Волкодав посмотрел вперёд. Забор как забор, добротный, глухой, с воротами и калиткой. Может, правда, немного поскромнее соседних.
– Что не так?
– Лавка… – Иригойен пытался указать пальцем. – Тут лавка всегда была… народ толпой, соседи, гости, няньки с детьми… Булочки, пряники, печенье… А теперь просто забор…
Волкодав подошёл к калитке, поднял деревянную колотушку, приделанную на цепочке, и постучал.
Во дворе прошуршали неторопливые шаги. Открылось зарешёченное окошечко, и на венна подозрительно уставился усатый привратник.
– Иди отсюда, голь перекатная. Занято место, – приглядевшись, с явным удовольствием проговорил халисунец. – Господину другие охранники без надобности. Хочешь заработать, ступай на торг, там в караванах завсегда надсмотрщиков не хватает.
Волкодав подумал о том, что эта калитка, слаженная от уличного ворья, вряд ли выдержит настоящий удар. Ещё через неё можно было махнуть верхом. Или просто набраться терпения и подождать, пока усатый выйдет на улицу. И тогда уже без спешки, во всех подробностях обсудить, кому на какой торг идти и зачем.
Окошечко стало закрываться.
– Подожди, друг, – протянул руку подоспевший Иригойен. – Сделай доброе дело, привратник, найди хозяина или хозяйку. Скажи, сын вернулся…
К некоторому удивлению Волкодава, усатый захохотал:
– Сын!.. Ещё чего выдумай, бродяга!
Окошко захлопнулось окончательно. Венн хотел было постучать ещё, но передумал. Всё равно без толку.
У Иригойена был вид человека, провалившегося в дурной сон, где всё привычное и родное предстаёт искажённым, незнакомым и страшным.
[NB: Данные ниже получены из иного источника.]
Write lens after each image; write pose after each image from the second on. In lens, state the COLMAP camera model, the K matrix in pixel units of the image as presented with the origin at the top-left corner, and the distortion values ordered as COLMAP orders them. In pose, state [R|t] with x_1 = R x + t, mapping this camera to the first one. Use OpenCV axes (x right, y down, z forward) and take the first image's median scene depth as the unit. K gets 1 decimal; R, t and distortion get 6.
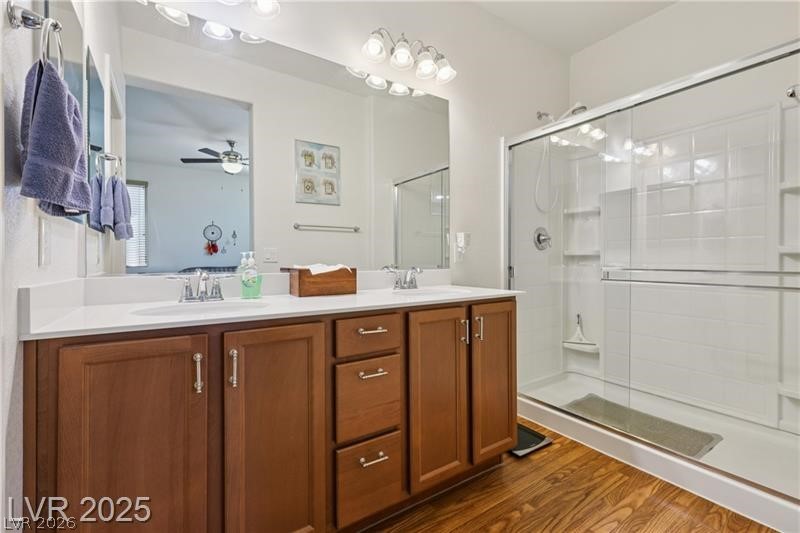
lens RADIAL K [[347.8, 0, 400.5], [0, 347.8, 260.4], [0, 0, 1]] dist [0.000058, -0.000101]
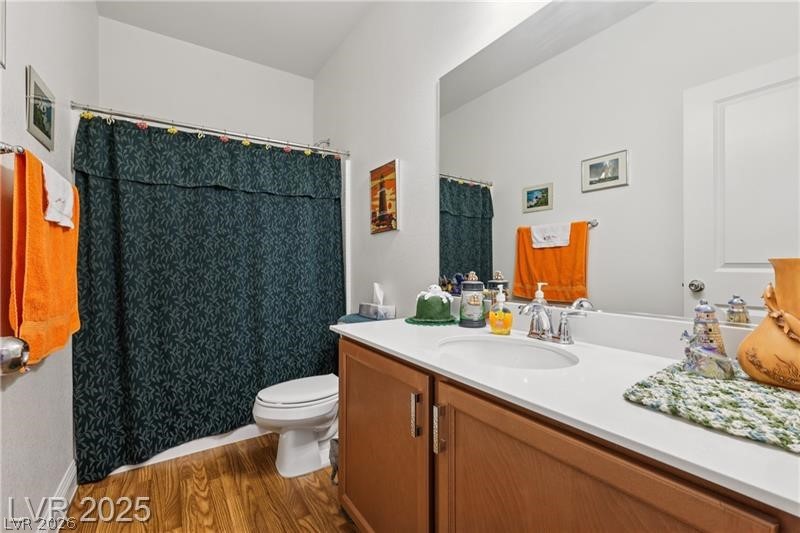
lens RADIAL K [[347.8, 0, 400.5], [0, 347.8, 266.4], [0, 0, 1]] dist [0.000058, -0.000101]
pose [[0.012651, 0.001056, -0.999919, 1.350550], [-0.004493, 0.999989, 0.001000, -0.002712], [0.999910, 0.004480, 0.012655, 1.555587]]
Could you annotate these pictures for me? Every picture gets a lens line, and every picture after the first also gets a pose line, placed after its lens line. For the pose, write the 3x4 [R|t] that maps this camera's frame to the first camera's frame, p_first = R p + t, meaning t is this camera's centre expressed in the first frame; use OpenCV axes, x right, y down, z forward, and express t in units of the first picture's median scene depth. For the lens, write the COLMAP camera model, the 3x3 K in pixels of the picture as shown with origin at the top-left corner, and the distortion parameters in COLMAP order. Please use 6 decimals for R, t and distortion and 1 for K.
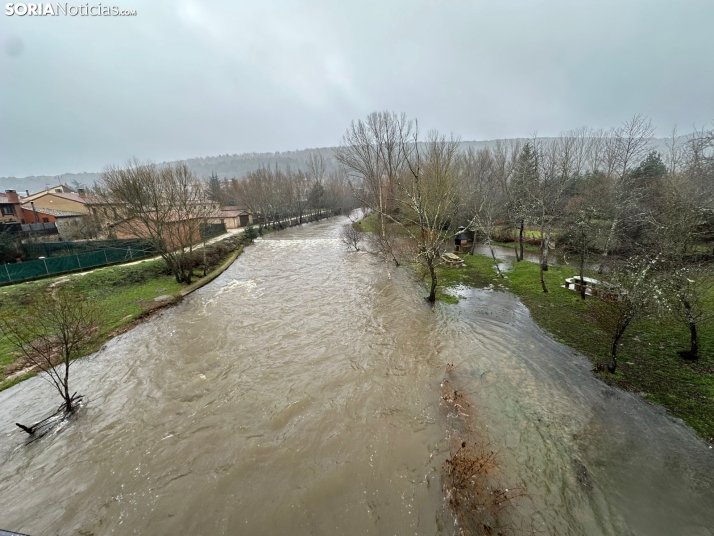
lens RADIAL K [[282.1, 0, 357.0], [0, 282.1, 268.0], [0, 0, 1]] dist [0.000521, 0.000133]
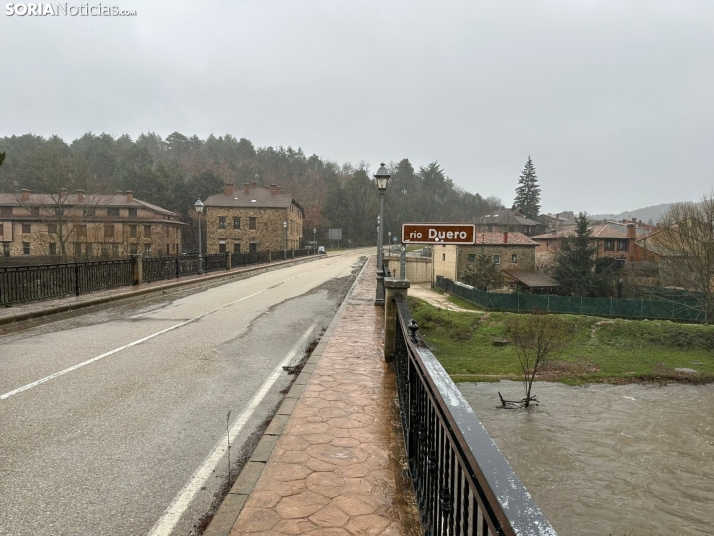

Он-то, дурак, боялся родительской воркотни и попрёков, он-то терзался, захочется ли ему остаться под отеческим кровом или опять потянет в дорогу…
– С соседями дружили небось? – хмуро спросил Волкодав.
В третьем по счёту соседском доме привратник наконец вспомнил Иригойена и пустил его внутрь. «А ты, парень, не обижайся, здесь подождёшь», – было сказано Волкодаву. Иригойен, страдая, оглянулся, и венн махнул рукой: ступай, мол, я не обидчивый. На что обижаться? На месте привратника он и сам остерёгся бы пускать к хозяйскому порогу недоброго на вид мужика со шрамом на роже, при семивершковом ноже и с летучей мышью, скалящейся на плече… Мало ли с каким сбродом мог спутаться в дороге чистый сердцем господин Даари!